Quali sono le cause dell’agorafobia?

«Di solito avvengono per grandi traumi che possono accadere (un lutto, un disturbo post traumatico da stress, esperienze vicine alla morte o incidenti) oppure – continua la specialista – c’è una parte di noi molto rigida e severa che, in seguito ad un cambiamento nella nostra vita che innalza il peso delle responsabilità, come la nascita di un figlio o una promozione sul lavoro, induce la persona a lasciarsi andare e chiedere aiuto». Se questo nuovo equilibrio di energie viene represso o sottovalutato si sfogherà come un sintomo, in questo caso l’agorafobia, che può interessare chiunque, dalla giovane mamma al manager abituato a tenere tutto sotto controllo e ad avere schemi mentali molto rigidi. Inoltre questa condizione di disagio può essere la conseguenza di patologie (anoressia, depressione e ipocondria) e spesso può dipendere da fattori ambientali e caratteriali, come per esempio un temperamento vulnerabile e sensibile con tendenza al pessimismo e alla negatività. Sicuramente influiscono anche ansia, preoccupazione e stress, e non sono da escludere la predisposizione genetica e la familiarità.
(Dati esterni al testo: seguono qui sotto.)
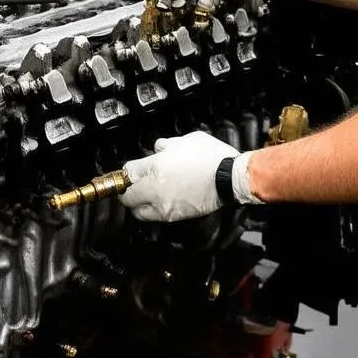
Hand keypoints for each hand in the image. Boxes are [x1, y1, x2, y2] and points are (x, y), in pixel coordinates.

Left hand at [119, 131, 260, 221]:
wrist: (230, 178)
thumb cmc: (211, 156)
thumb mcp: (186, 140)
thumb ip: (167, 144)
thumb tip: (159, 148)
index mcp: (155, 168)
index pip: (127, 172)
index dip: (127, 171)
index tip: (130, 171)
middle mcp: (154, 190)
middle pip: (127, 197)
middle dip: (127, 191)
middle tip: (132, 185)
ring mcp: (164, 206)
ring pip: (139, 212)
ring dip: (138, 205)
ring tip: (146, 197)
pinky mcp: (175, 216)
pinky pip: (155, 217)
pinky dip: (154, 211)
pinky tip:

Come aiutare chi ne soffre?

Trattandosi di una condizione cronica, si può supportare chi ne soffre valutando un percorso di terapia cognitivo-comportamentale, imparando ad applicare strategie per la gestione delle emozioni e di rilassamento della mente, come l’ipnosi o il training autogeno.

Parallelamente è importante il ruolo di una terapia farmacologica prescritta dal medico specialista che prevede solitamente l’utilizzo di ansiolitici: quelli di prima scelta sono gli antidepressivi SSRI (inibitori selettivi della ricaptazione della serotonina). Inibendo il re-uptake di questo ormone, questi medicinali agiscono migliorando il tono dell’umore e sono tra i farmaci preferiti per terapie di lunga durata in quanto sono ben tollerati e non creano sedazione.